• **RECORDS FOR PROCESSING**:

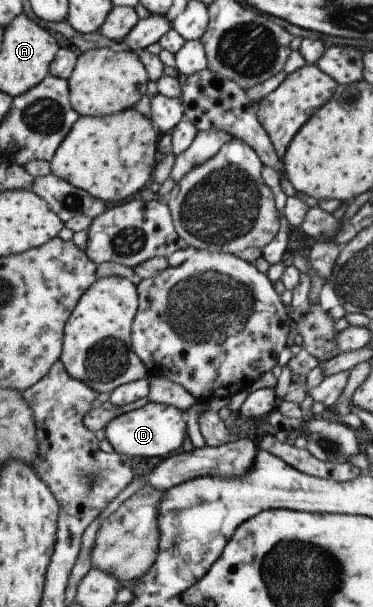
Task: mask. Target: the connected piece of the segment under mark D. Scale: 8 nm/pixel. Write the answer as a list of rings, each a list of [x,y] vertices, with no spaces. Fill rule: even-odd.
[[[148,401],[145,406],[137,410],[123,412],[113,418],[105,426],[103,432],[105,440],[109,442],[116,454],[127,457],[164,459],[175,453],[179,447],[182,448],[183,440],[187,436],[186,415],[175,406]]]

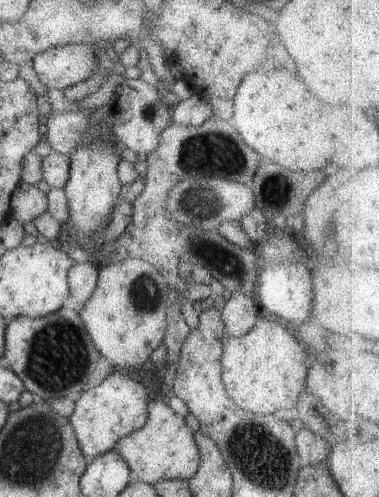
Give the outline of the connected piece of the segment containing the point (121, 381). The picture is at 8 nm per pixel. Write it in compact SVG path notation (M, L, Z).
M120 370L108 374L99 385L75 398L74 411L68 419L86 464L97 455L113 450L122 436L139 430L147 420L148 402L147 388Z

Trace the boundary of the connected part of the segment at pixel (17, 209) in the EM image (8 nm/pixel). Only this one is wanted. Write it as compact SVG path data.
M20 181L10 196L10 217L21 224L32 221L46 210L45 195L36 185Z

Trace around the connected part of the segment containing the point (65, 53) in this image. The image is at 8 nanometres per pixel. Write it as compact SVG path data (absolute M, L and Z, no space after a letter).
M82 44L49 47L34 55L32 69L38 80L48 89L56 88L69 92L74 84L88 79L98 69L95 52L96 48L94 46Z

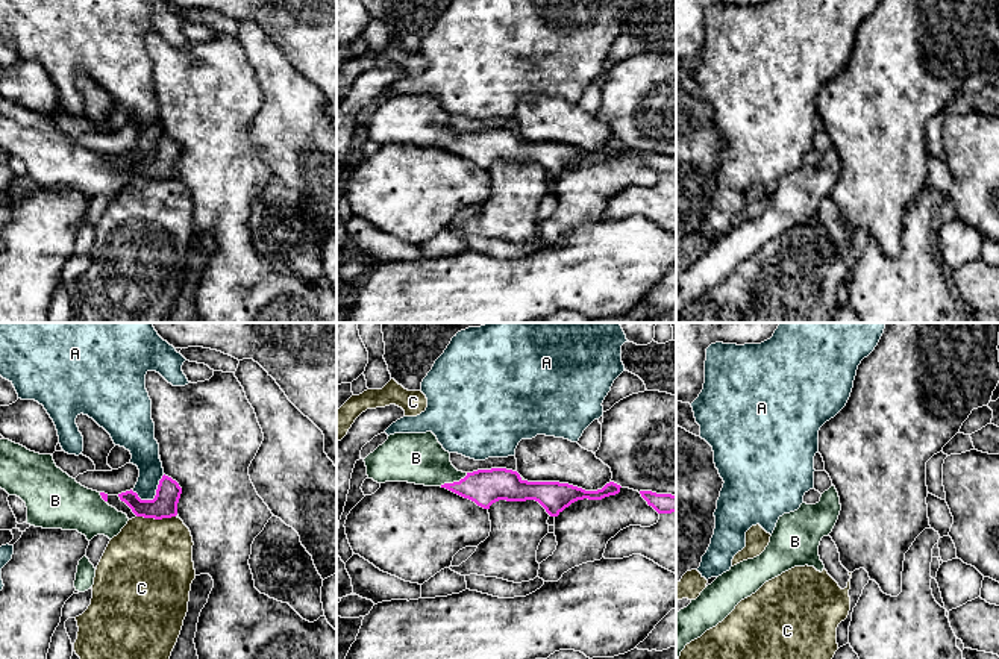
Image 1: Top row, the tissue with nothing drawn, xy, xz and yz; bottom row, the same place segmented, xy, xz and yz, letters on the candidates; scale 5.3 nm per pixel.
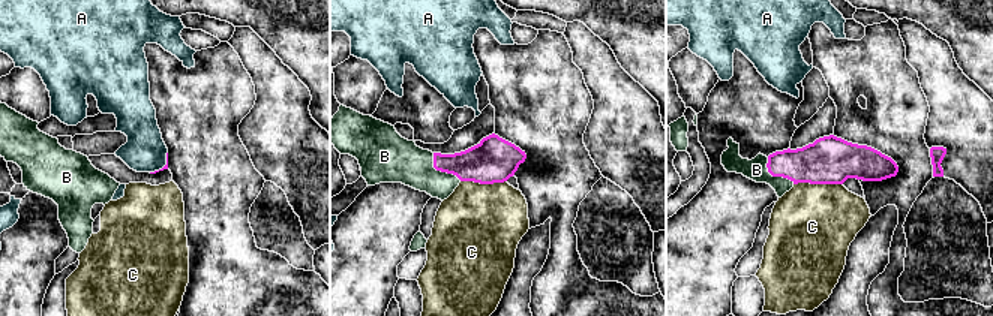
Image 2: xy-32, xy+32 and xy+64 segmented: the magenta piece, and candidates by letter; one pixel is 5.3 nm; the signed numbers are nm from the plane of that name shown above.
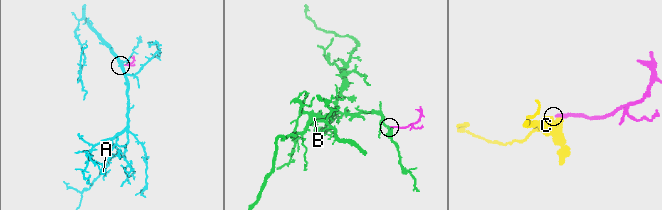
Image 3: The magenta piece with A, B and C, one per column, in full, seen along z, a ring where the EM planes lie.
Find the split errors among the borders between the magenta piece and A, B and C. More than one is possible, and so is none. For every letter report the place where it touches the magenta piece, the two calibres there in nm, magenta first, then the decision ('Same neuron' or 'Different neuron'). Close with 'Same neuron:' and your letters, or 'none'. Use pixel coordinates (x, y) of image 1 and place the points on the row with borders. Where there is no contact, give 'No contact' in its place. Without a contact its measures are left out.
A: Touches magenta at xy (155, 497). Thickness 140 nm (magenta) against 150 nm. Different neuron
B: Touches magenta at xz (454, 482). Thickness 190 nm (magenta) against 280 nm. Same neuron
C: Touches magenta at xy (156, 518). Thickness 140 nm (magenta) against 460 nm. Different neuron
Same neuron: B

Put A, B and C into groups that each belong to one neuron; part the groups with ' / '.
A / B / C

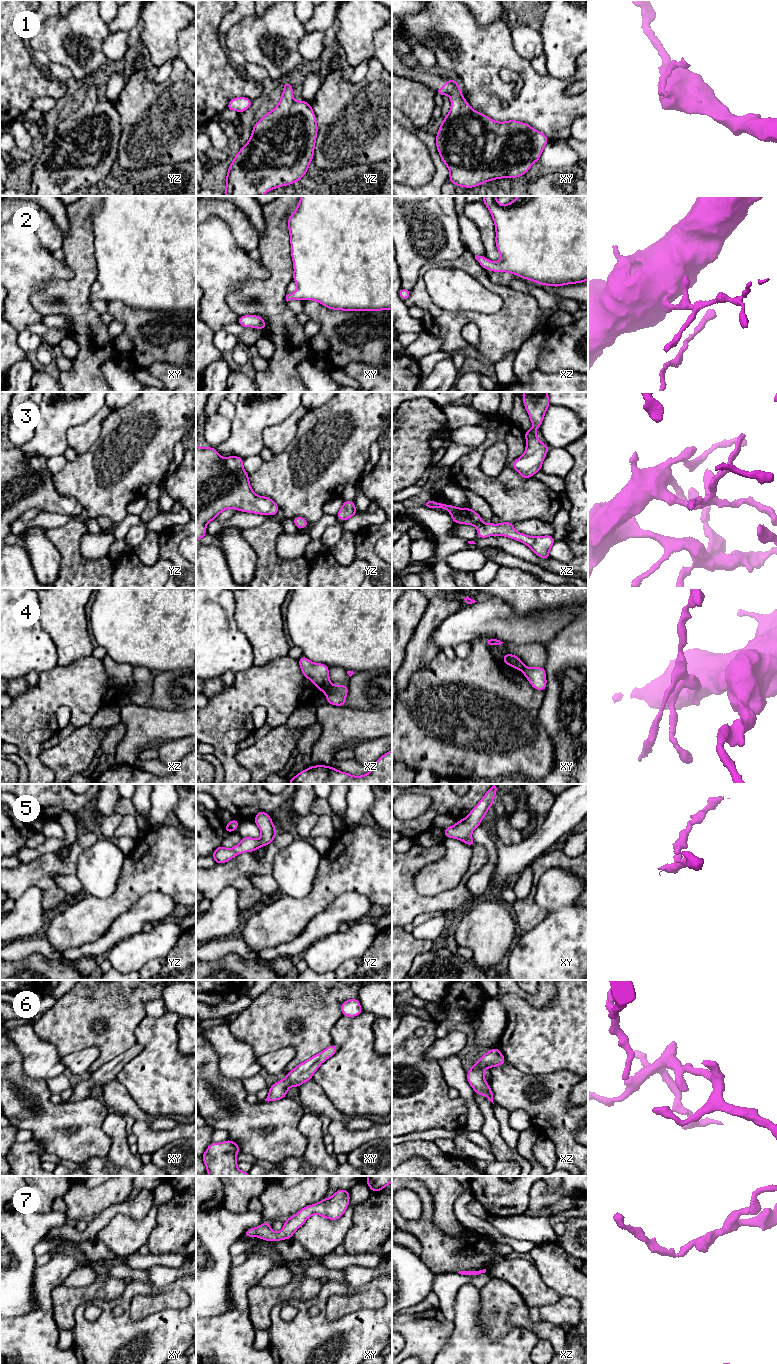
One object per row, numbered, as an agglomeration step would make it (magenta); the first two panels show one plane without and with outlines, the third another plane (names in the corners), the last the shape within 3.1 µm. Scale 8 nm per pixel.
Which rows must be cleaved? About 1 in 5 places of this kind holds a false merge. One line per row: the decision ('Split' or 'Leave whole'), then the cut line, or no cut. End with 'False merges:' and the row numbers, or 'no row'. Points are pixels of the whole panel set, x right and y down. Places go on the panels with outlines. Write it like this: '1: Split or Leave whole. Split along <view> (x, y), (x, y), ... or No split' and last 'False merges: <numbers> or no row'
1: Leave whole. No split
2: Leave whole. No split
3: Leave whole. No split
4: Split. Split along xz (331, 684), (324, 692)
5: Leave whole. No split
6: Leave whole. No split
7: Leave whole. No split
False merges: 4

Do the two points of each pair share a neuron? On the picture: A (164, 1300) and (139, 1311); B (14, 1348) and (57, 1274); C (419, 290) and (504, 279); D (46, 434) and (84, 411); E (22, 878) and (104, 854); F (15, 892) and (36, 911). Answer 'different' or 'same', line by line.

• **REQUIRED WORK**: The data above are to be repeated word for word, with any pictures left out.

• **OUTPUT OF THE EXERCISE**:
Task: mask. Target: the connected piece of the segment under mark D. Scale: 8 nm/pixel. Write the answer as a list of rings, each a list of [x,y] vertices, with no spaces. Fill rule: even-odd.
[[[148,401],[145,406],[137,410],[123,412],[113,418],[105,426],[103,432],[105,440],[109,442],[116,454],[127,457],[164,459],[175,453],[179,447],[182,448],[183,440],[187,436],[186,415],[175,406]]]

Give the outline of the connected piece of the segment containing the point (121, 381). The picture is at 8 nm per pixel. Write it in compact SVG path notation (M, L, Z).
M120 370L108 374L99 385L75 398L74 411L68 419L86 464L97 455L113 450L122 436L139 430L147 420L148 402L147 388Z

Trace the boundary of the connected part of the segment at pixel (17, 209) in the EM image (8 nm/pixel). Only this one is wanted. Write it as compact SVG path data.
M20 181L10 196L10 217L21 224L32 221L46 210L45 195L36 185Z

Trace around the connected part of the segment containing the point (65, 53) in this image. The image is at 8 nanometres per pixel. Write it as compact SVG path data (absolute M, L and Z, no space after a letter).
M82 44L49 47L34 55L32 69L38 80L48 89L56 88L69 92L74 84L88 79L98 69L95 52L96 48L94 46Z

Image 1: Top row, the tissue with nothing drawn, xy, xz and yz; bottom row, the same place segmented, xy, xz and yz, letters on the candidates; scale 5.3 nm per pixel.
Image 2: xy-32, xy+32 and xy+64 segmented: the magenta piece, and candidates by letter; one pixel is 5.3 nm; the signed numbers are nm from the plane of that name shown above.
Image 3: The magenta piece with A, B and C, one per column, in full, seen along z, a ring where the EM planes lie.
Find the split errors among the borders between the magenta piece and A, B and C. More than one is possible, and so is none. For every letter report the place where it touches the magenta piece, the two calibres there in nm, magenta first, then the decision ('Same neuron' or 'Different neuron'). Close with 'Same neuron:' and your letters, or 'none'. Use pixel coordinates (x, y) of image 1 and place the points on the row with borders. Where there is no contact, give 'No contact' in its place. Without a contact its measures are left out.
A: Touches magenta at xy (155, 497). Thickness 140 nm (magenta) against 150 nm. Different neuron
B: Touches magenta at xz (454, 482). Thickness 190 nm (magenta) against 280 nm. Same neuron
C: Touches magenta at xy (156, 518). Thickness 140 nm (magenta) against 460 nm. Different neuron
Same neuron: B

Put A, B and C into groups that each belong to one neuron; part the groups with ' / '.
A / B / C

One object per row, numbered, as an agglomeration step would make it (magenta); the first two panels show one plane without and with outlines, the third another plane (names in the corners), the last the shape within 3.1 µm. Scale 8 nm per pixel.
Which rows must be cleaved? About 1 in 5 places of this kind holds a false merge. One line per row: the decision ('Split' or 'Leave whole'), then the cut line, or no cut. End with 'False merges:' and the row numbers, or 'no row'. Points are pixels of the whole panel set, x right and y down. Places go on the panels with outlines. Write it like this: '1: Split or Leave whole. Split along <view> (x, y), (x, y), ... or No split' and last 'False merges: <numbers> or no row'
1: Leave whole. No split
2: Leave whole. No split
3: Leave whole. No split
4: Split. Split along xz (331, 684), (324, 692)
5: Leave whole. No split
6: Leave whole. No split
7: Leave whole. No split
False merges: 4

Do the two points of each pair share a neuron? On the picture: A (164, 1300) and (139, 1311); B (14, 1348) and (57, 1274); C (419, 290) and (504, 279); D (46, 434) and (84, 411); E (22, 878) and (104, 854); F (15, 892) and (36, 911). Answer 'different' or 'same', line by line.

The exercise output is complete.